オバマ氏にとっては、米国は民主主義を実践する先鋭的な国で、民主主義という先鋭的な概念に同乗する世界を先導することが米国の姿だったのかなと、なんとなく思います。宇宙船地球号という、第二のノアの箱舟の舵取りをするアメリカ。個人的にオバマ氏のスピーチを読むのは好きで、それは毎回、いま世界に何が起きているかという俯瞰的なピクチャーを与えてくれる気がします。

一方で今回のトランプ氏の就任演説を読むと、いま米国で何が起きているのかというピクチャーが与えられます。

何十年もの間、私たちはアメリカの産業を犠牲にし、外国の産業を豊かにしてきました。他の国々の軍隊を援助してきました。一方で、アメリカの軍隊は、悲しくも枯渇しています。私たちは他の国の国境を守っていますが、自分たちの国境を守るのを拒んでいます。海外に数兆ドルを投資しましたが、アメリカのインフラは絶望に陥り、腐っています。他の国々を豊かにしましたが、自国の富、力、自信は、地平線のかなたへ消えて行きました。ひとつずつ、工場が閉鎖され、この国を去りました。

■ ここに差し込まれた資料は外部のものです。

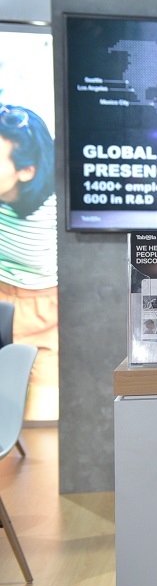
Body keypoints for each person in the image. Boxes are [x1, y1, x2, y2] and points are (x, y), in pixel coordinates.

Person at [0, 104, 58, 394]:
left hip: (45, 314)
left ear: (26, 171)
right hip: (2, 297)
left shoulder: (53, 208)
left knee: (40, 413)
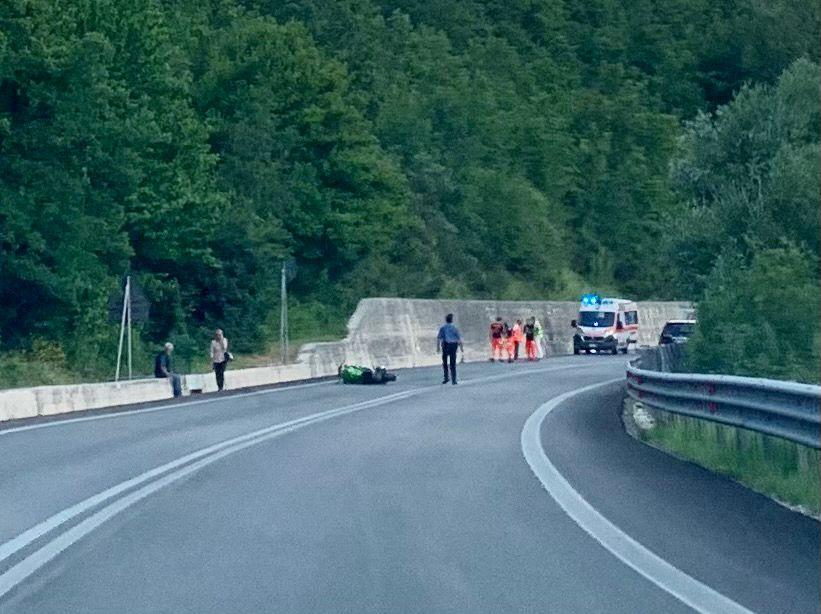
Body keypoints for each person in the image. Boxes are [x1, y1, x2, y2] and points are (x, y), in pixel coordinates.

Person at [437, 313, 463, 385]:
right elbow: (459, 338)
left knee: (445, 362)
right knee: (452, 363)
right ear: (452, 320)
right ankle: (454, 380)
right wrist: (461, 347)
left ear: (446, 320)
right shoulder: (455, 328)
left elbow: (439, 338)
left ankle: (446, 377)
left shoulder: (443, 328)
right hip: (453, 346)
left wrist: (438, 347)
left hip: (445, 345)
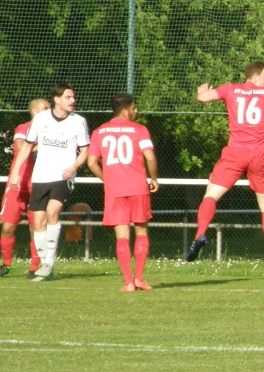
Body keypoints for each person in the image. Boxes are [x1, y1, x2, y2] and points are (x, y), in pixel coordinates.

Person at [185, 62, 264, 281]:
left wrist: (201, 91)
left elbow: (203, 98)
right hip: (259, 154)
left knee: (211, 195)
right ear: (255, 79)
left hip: (234, 153)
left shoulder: (230, 89)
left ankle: (201, 233)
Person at [8, 86, 90, 281]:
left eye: (73, 97)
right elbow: (27, 146)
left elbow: (85, 151)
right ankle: (45, 266)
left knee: (53, 212)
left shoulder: (78, 122)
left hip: (63, 176)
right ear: (57, 99)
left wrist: (73, 167)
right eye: (68, 97)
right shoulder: (41, 119)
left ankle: (49, 263)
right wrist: (16, 173)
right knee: (38, 222)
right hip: (40, 176)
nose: (72, 100)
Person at [87, 94, 160, 292]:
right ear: (125, 110)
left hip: (115, 190)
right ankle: (139, 279)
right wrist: (153, 179)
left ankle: (128, 282)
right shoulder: (139, 130)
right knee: (142, 230)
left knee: (122, 236)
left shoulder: (99, 131)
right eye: (134, 108)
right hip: (138, 188)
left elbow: (91, 163)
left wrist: (107, 179)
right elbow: (150, 158)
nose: (136, 112)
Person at [1, 99, 50, 278]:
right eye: (46, 108)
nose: (49, 110)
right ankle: (6, 264)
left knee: (36, 227)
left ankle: (34, 266)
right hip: (18, 184)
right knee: (8, 227)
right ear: (35, 112)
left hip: (39, 183)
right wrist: (44, 143)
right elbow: (22, 147)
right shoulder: (23, 128)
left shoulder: (52, 131)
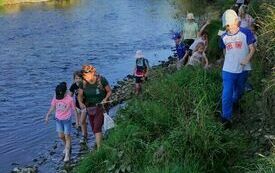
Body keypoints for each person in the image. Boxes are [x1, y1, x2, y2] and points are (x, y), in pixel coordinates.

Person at [220, 9, 256, 127]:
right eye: (227, 24)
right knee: (226, 93)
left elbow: (252, 49)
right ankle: (226, 118)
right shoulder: (223, 36)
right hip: (228, 70)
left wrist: (247, 59)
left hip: (243, 69)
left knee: (239, 91)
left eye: (231, 23)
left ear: (236, 21)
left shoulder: (246, 33)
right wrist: (228, 60)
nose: (230, 26)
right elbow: (225, 50)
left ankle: (235, 103)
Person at [78, 65, 112, 148]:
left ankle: (99, 150)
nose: (85, 76)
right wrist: (80, 103)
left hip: (101, 107)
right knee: (94, 128)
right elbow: (80, 95)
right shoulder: (83, 82)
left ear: (93, 73)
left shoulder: (102, 80)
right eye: (84, 75)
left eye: (86, 74)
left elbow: (109, 91)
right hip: (90, 108)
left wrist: (105, 98)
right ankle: (100, 141)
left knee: (97, 128)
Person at [45, 82, 77, 162]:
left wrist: (77, 121)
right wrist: (47, 115)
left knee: (67, 136)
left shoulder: (69, 99)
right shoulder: (56, 97)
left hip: (67, 120)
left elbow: (74, 110)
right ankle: (67, 144)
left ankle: (67, 154)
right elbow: (52, 107)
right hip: (58, 120)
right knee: (61, 136)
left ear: (66, 92)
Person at [69, 71, 88, 143]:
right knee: (81, 122)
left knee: (82, 121)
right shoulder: (73, 86)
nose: (78, 79)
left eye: (79, 78)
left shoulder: (84, 85)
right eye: (76, 78)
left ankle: (84, 135)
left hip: (84, 105)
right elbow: (70, 96)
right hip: (77, 106)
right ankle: (84, 134)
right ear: (74, 79)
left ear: (82, 78)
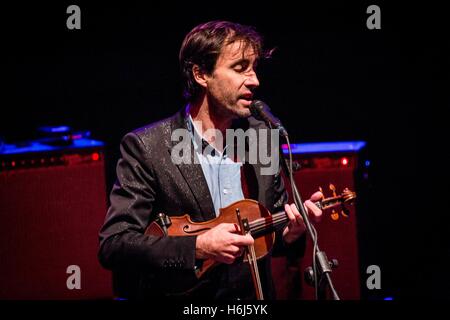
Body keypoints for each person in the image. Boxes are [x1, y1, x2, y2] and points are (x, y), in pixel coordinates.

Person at [98, 20, 323, 300]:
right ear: (201, 73)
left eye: (254, 68)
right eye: (240, 68)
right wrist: (198, 246)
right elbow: (115, 245)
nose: (254, 80)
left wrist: (290, 233)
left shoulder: (260, 138)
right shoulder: (148, 147)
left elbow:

トランプ氏はこの状況の中で、「国民に奉仕する」政権を作るようです。そして世界に対して、オバマ氏の米国が「先導する」イメージだとしたら、トランプ氏の米国は「勝利する」イメージのようです。

今まで世界が見たことのない動きが起きています。この動向の中心にあるのは、とても強い信念です。それは、国は国民に奉仕するために存在しているということです。
アメリカは再び勝利します。これまでにない勝利です。雇用を取り戻し、国境を回復し、富を取り戻し、そして、夢を取り戻します。このすばらしい国の隅々に新しい道路、橋、空港、トンネル、鉄道を建設します。生活保護を受けている人たちに仕事を与え、アメリカの労働者の手と力で国を再建します。私たちは2つの単純なルールに従います。アメリカ製の商品を買い、アメリカ人を雇うことです。世界の国々と友好的な善意の関係を築きますが、すべての国には自国の利益を優先させる権利があることを理解した上で、そうします。

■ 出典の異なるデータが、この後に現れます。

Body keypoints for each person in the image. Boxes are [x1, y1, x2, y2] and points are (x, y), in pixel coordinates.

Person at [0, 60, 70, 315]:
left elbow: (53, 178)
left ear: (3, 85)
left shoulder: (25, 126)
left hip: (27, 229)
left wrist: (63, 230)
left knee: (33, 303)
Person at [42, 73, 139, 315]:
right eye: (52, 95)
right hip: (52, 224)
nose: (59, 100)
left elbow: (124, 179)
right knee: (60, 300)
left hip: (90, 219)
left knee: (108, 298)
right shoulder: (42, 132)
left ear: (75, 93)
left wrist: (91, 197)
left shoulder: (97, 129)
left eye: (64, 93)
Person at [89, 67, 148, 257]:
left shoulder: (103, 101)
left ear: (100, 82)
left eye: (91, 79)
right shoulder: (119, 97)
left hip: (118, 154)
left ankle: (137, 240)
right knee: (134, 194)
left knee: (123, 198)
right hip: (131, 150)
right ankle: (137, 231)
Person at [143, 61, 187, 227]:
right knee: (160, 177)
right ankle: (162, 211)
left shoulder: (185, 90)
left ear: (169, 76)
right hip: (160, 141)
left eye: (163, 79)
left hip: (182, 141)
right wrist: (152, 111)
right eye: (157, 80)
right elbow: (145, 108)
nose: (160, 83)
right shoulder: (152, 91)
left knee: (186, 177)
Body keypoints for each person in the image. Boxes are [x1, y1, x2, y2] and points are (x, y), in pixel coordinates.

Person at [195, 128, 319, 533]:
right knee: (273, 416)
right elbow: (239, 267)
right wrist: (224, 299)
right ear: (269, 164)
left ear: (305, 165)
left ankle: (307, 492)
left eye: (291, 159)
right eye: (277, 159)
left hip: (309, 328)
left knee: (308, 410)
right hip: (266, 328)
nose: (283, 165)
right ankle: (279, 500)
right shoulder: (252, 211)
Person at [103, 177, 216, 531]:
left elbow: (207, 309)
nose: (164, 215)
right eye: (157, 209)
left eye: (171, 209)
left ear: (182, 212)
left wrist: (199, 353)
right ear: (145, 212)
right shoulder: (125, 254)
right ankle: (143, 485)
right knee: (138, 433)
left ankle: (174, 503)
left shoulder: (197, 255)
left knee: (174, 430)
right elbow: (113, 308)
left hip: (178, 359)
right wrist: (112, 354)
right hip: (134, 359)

両演説を読み比べていて、ふとマズローの欲求段階説を思い出しました。世界に対して、かつてのアメリカの欲求は「承認(尊重)の欲求」「自己実現の欲求」が顕れていて、今のアメリカは欲求は「生理的欲求」「安全の欲求」が強く顕れているのかなと。

どちらがどうというものでなくて、どの欲求も一人の個人のなかに並存するように、どの欲求もひとつの国家の中に並存しているでしょう。そして、今はそういう時期なのかなと。そして「承認(尊重)の欲求」「自己実現の欲求」の時期には「世界の先頭のアメリカ」を求めて、「生理的欲求」「安全の欲求」の時期には「各国と対峙して勝利するアメリカ」が求められたのかもしれません。

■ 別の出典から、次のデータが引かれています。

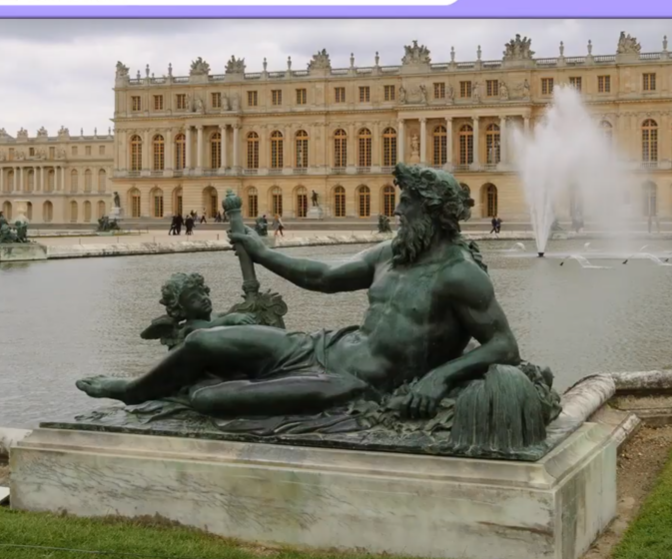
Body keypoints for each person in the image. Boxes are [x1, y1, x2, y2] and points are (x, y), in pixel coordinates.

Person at [77, 164, 520, 419]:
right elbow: (321, 277)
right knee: (200, 341)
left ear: (432, 210)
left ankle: (236, 385)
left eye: (407, 202)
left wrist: (439, 377)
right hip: (321, 348)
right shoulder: (392, 254)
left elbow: (504, 345)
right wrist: (261, 251)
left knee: (209, 399)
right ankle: (133, 390)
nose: (398, 209)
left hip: (352, 383)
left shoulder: (459, 274)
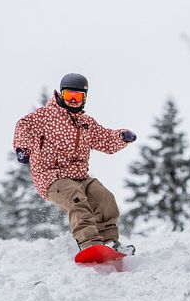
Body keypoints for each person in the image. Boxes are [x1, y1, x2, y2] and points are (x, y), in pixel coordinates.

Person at [13, 72, 137, 254]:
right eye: (69, 95)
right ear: (61, 95)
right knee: (76, 199)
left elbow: (105, 139)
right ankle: (90, 244)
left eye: (77, 96)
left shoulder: (86, 123)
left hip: (79, 177)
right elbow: (23, 126)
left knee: (105, 199)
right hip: (50, 176)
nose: (73, 100)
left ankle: (109, 242)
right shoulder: (45, 116)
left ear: (84, 98)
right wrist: (22, 148)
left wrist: (122, 137)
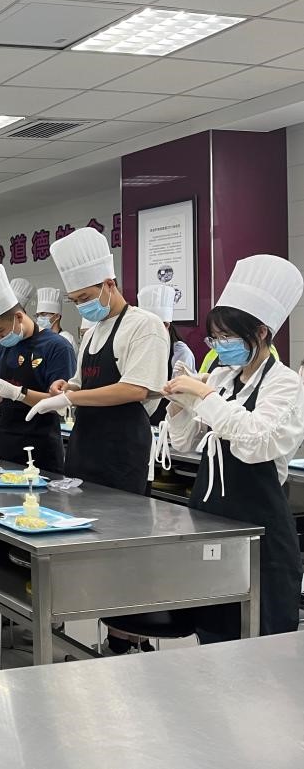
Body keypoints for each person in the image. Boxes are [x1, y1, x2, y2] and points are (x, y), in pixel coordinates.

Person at [162, 254, 304, 643]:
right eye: (215, 338)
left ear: (260, 332)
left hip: (260, 530)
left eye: (227, 337)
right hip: (210, 518)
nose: (220, 346)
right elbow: (184, 443)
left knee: (261, 638)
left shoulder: (285, 384)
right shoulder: (222, 378)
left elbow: (256, 442)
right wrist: (179, 405)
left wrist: (204, 396)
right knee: (213, 629)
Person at [27, 228, 169, 495]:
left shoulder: (145, 325)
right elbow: (81, 383)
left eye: (85, 298)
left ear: (109, 285)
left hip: (122, 450)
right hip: (84, 444)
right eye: (75, 301)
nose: (81, 306)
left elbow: (135, 389)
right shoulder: (93, 332)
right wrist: (66, 387)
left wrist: (70, 398)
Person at [0, 265, 76, 471]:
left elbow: (61, 405)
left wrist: (18, 393)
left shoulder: (57, 347)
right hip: (4, 443)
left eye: (0, 331)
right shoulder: (6, 346)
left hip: (40, 449)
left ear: (19, 317)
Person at [139, 284, 197, 425]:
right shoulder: (138, 347)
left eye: (162, 324)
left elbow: (182, 396)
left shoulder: (180, 353)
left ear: (167, 325)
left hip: (169, 423)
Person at [35, 287, 76, 351]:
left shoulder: (65, 338)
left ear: (57, 316)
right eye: (37, 315)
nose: (39, 318)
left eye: (43, 314)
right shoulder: (40, 339)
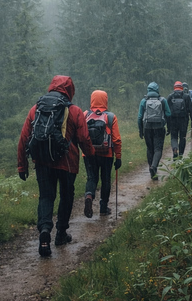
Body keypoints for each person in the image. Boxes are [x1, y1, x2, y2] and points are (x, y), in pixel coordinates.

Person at [17, 75, 95, 258]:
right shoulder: (74, 111)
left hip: (42, 162)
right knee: (66, 197)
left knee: (46, 197)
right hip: (67, 163)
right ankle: (60, 234)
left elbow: (24, 138)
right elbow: (84, 139)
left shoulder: (36, 109)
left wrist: (22, 165)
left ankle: (45, 232)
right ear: (70, 90)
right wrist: (91, 157)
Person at [82, 90, 122, 218]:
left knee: (91, 178)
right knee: (106, 179)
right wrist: (118, 157)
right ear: (105, 100)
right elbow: (116, 139)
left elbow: (81, 135)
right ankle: (103, 208)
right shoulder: (110, 117)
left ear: (92, 100)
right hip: (106, 154)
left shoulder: (85, 115)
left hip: (89, 154)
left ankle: (89, 196)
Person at [137, 81, 171, 180]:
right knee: (158, 149)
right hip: (159, 128)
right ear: (157, 90)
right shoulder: (162, 100)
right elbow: (168, 114)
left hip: (147, 128)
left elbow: (139, 117)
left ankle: (151, 170)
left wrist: (141, 130)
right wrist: (168, 127)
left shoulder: (144, 101)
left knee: (150, 149)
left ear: (148, 90)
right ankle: (154, 166)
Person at [166, 81, 192, 159]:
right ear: (182, 87)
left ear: (174, 88)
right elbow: (191, 110)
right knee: (183, 137)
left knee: (174, 137)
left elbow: (167, 111)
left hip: (173, 120)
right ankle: (180, 155)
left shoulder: (170, 97)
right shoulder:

ただIT周辺にいる私にとっては、オバマ政権はたとえばオープンガバメントクラウド・ファーストを打ち出した政府で、それは“オープン”や“クラウド”の概念を知りながら“Change”できずにいた世界のITを先導したように思います。

就任早々に環太平洋経済連携協定(TPP)離脱と北米自由貿易協定(NAFTA)の再交渉を表明したトランプ政権は“Reset”に積極的なように見えます。そのなかで、米国が「世界を先導するアメリカ」を目指していた時期に得た果実は「勝利するアメリカ」には必要でないかもしれないけれど、それらは“Reset”されることなく、彼らに不要でも世界に必要なものが“Keep”されるといいなと思います。

(ヘッダー写真はOpen Governmentを推進したオバマ政権下でホワイトハウスの公式写真家だったPete Souza厳選した55枚のうちの一枚。さらに写真を見たければ、彼が撮影した200万枚と言われる写真のうち6,600枚がホワイトハウスの公式Flickrアカウントで見られるとアナウンスされていましたが、現在このアカウントを訪問すると「The White House hasn't made any photos public yet.」と表示されます。)

(2017.01.23追記)Facebook内で「大統領専用アカウント “potus” の引き継ぎについて」を教えてもらいました。この一環で、Flickrアカウントは「ObamaWhiteHouse」に移行していました。